**What to produce**
I'd like every line in the following listing that holds "object" copied.

○ ○ ○ ○ ○ ○ ○

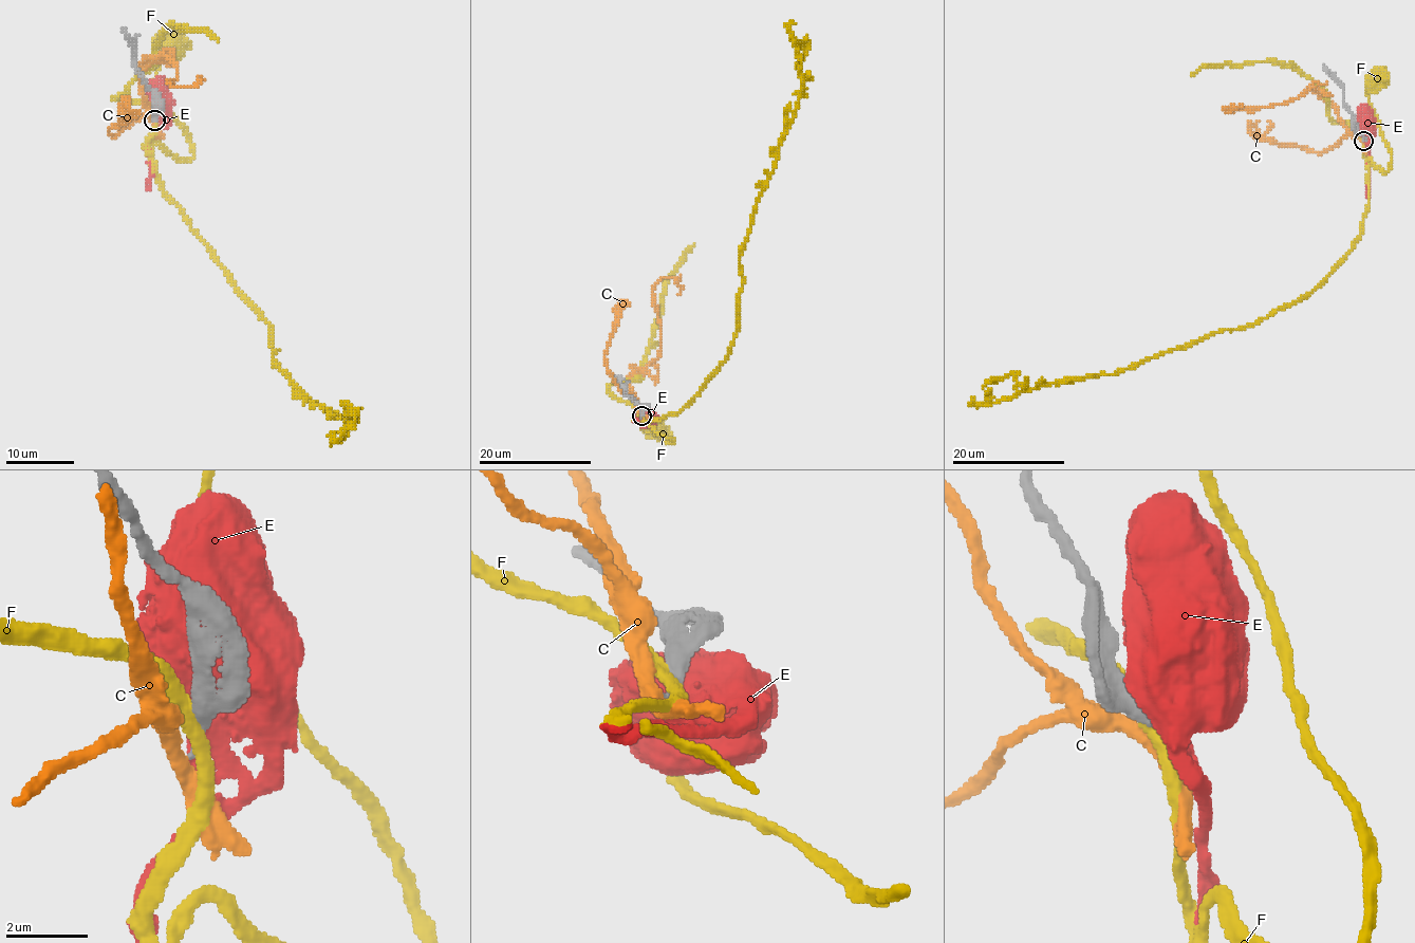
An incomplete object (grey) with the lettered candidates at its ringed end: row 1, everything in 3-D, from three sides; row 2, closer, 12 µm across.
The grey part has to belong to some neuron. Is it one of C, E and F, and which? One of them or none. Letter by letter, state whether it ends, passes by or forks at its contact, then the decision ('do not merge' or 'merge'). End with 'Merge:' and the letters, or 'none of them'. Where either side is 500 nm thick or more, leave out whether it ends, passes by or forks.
C: it passes by; do not merge
E: do not merge
F: it passes by; do not merge
Merge: none of them

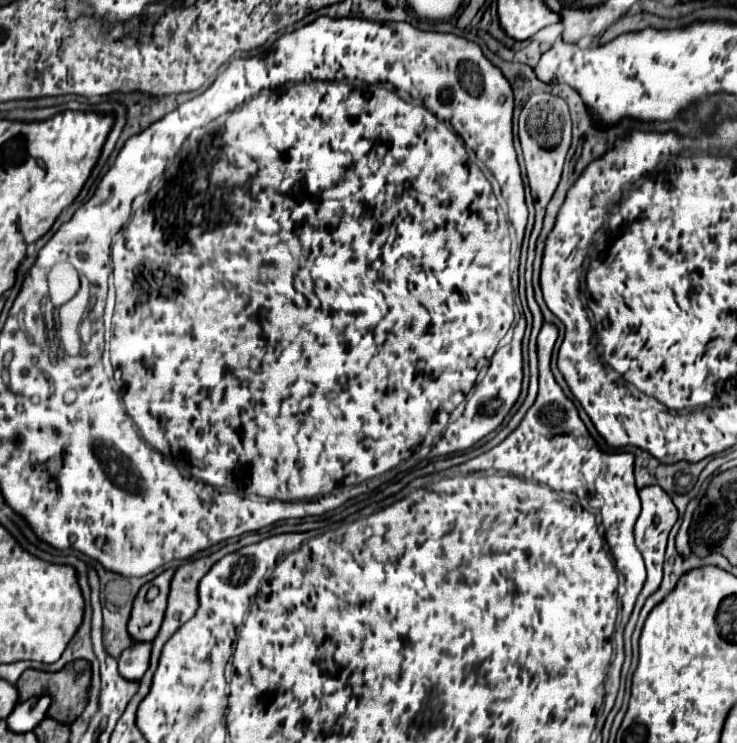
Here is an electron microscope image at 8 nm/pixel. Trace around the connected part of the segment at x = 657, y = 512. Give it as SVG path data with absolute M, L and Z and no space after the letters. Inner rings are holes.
M640 488L640 500L642 500L642 512L636 520L636 530L634 530L634 536L636 536L636 546L638 550L642 552L644 556L644 562L646 562L646 570L648 570L648 578L646 578L646 584L638 596L638 602L634 606L634 612L626 624L626 630L624 630L624 642L630 644L630 636L634 632L634 626L636 626L636 620L638 620L638 614L640 614L640 608L644 606L646 598L658 590L660 582L662 582L662 566L664 566L664 550L666 550L666 540L668 540L668 534L672 530L672 526L676 524L678 520L678 510L672 502L672 498L668 496L668 492L664 492L664 488Z

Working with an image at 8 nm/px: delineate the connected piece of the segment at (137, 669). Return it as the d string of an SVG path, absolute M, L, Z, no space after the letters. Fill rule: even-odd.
M134 642L126 648L118 660L118 670L128 680L140 680L148 670L148 656L152 652L152 642Z

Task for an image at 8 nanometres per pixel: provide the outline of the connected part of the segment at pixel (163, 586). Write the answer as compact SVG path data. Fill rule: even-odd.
M168 568L162 574L158 574L152 582L140 588L134 600L132 618L128 622L128 632L134 640L152 640L160 630L160 624L164 620L164 608L168 606L168 582L172 580L174 572L176 572L174 568ZM150 586L160 588L160 594L154 600L146 598Z

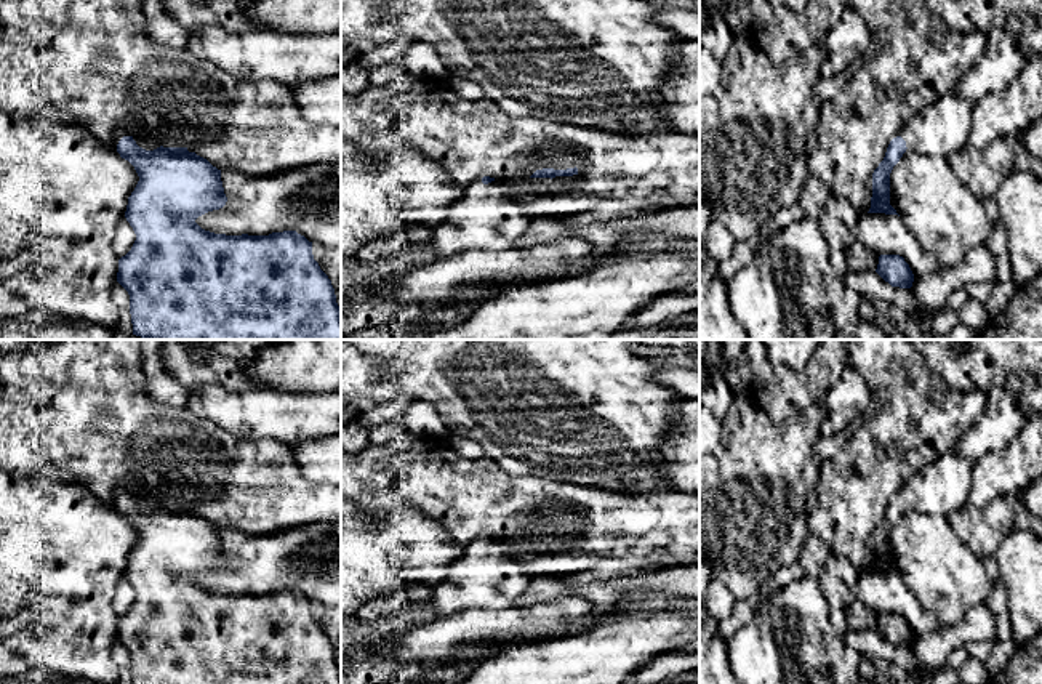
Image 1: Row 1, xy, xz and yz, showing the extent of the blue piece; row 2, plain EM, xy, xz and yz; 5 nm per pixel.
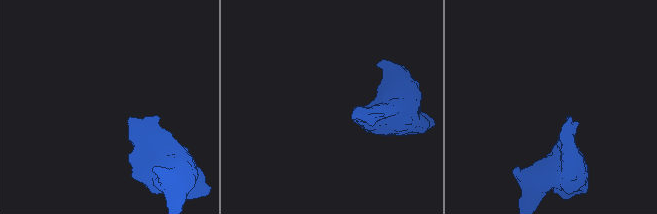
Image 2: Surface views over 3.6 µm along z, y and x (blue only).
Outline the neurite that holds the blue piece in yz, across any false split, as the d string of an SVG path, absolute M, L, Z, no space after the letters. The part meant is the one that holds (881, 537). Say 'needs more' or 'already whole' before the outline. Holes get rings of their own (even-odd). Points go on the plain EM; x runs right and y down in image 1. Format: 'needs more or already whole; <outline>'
needs more; M946 452L936 461L904 481L903 492L893 497L884 519L872 532L872 556L868 572L898 573L890 564L890 532L909 508L922 514L943 514L968 503L973 461Z

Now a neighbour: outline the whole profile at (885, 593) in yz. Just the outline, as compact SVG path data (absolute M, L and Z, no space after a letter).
M861 572L852 593L880 614L900 614L916 636L940 630L936 617L924 609L898 573Z

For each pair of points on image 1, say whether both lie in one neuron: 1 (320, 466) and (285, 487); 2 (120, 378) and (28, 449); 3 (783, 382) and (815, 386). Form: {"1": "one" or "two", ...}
{"1": "two", "2": "one", "3": "one"}

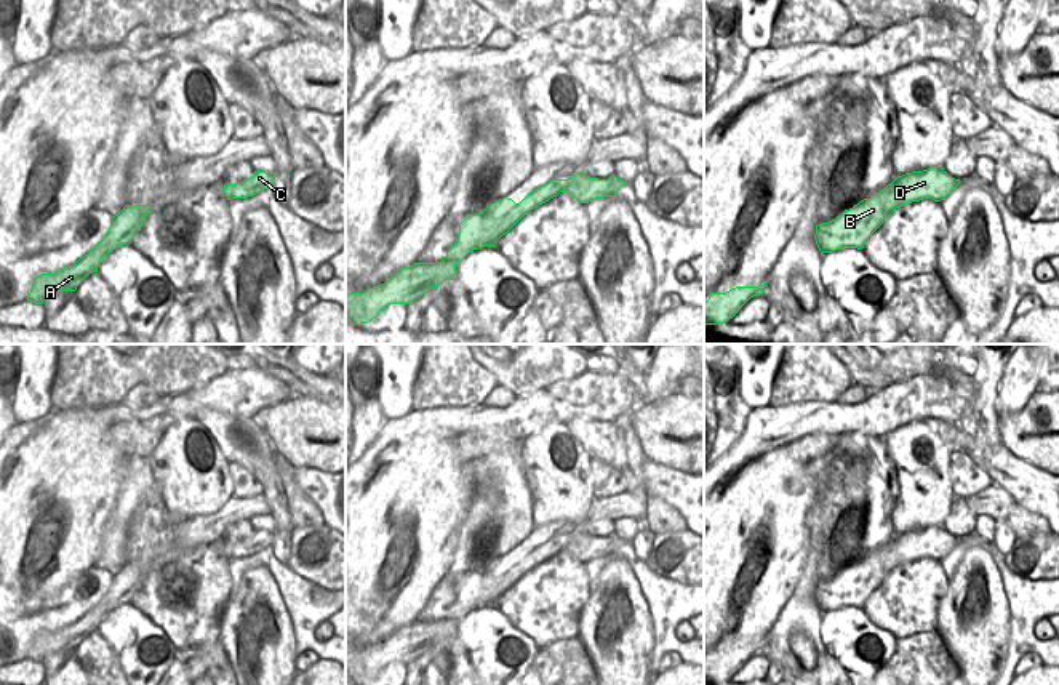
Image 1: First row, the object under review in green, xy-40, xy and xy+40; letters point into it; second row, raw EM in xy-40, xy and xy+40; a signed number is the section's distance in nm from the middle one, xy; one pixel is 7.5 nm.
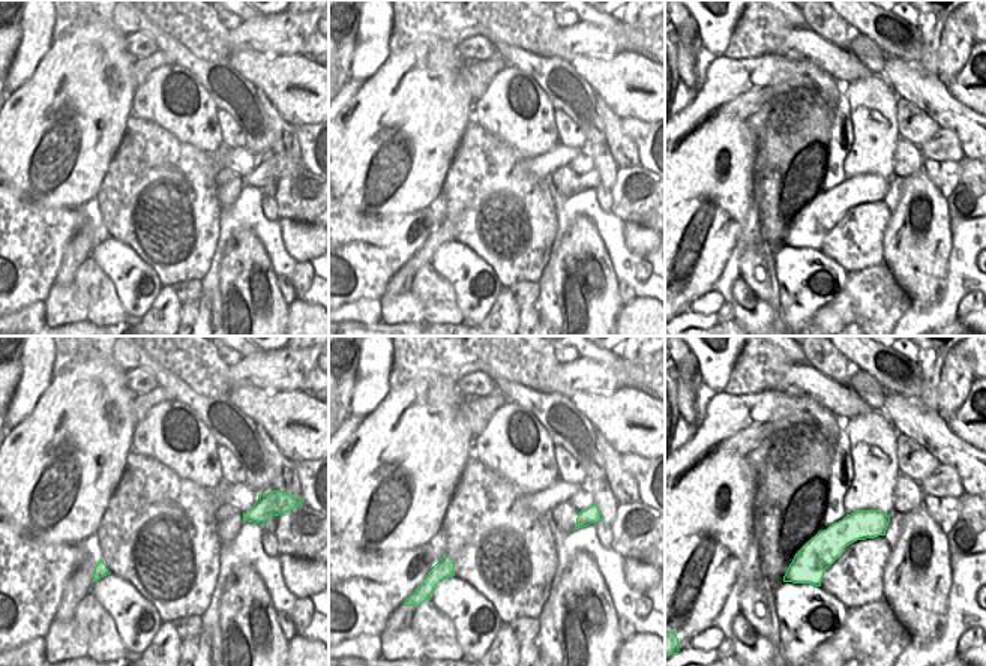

○ ○ ○ ○ ○ ○ ○

**Answer to the problem**
An incomplete object (grey) with the lettered candidates at its ringed end: row 1, everything in 3-D, from three sides; row 2, closer, 12 µm across.
Image 1: First row, the object under review in green, xy-40, xy and xy+40; letters point into it; second row, raw EM in xy-40, xy and xy+40; a signed number is the section's distance in nm from the middle one, xy; one pixel is 7.5 nm.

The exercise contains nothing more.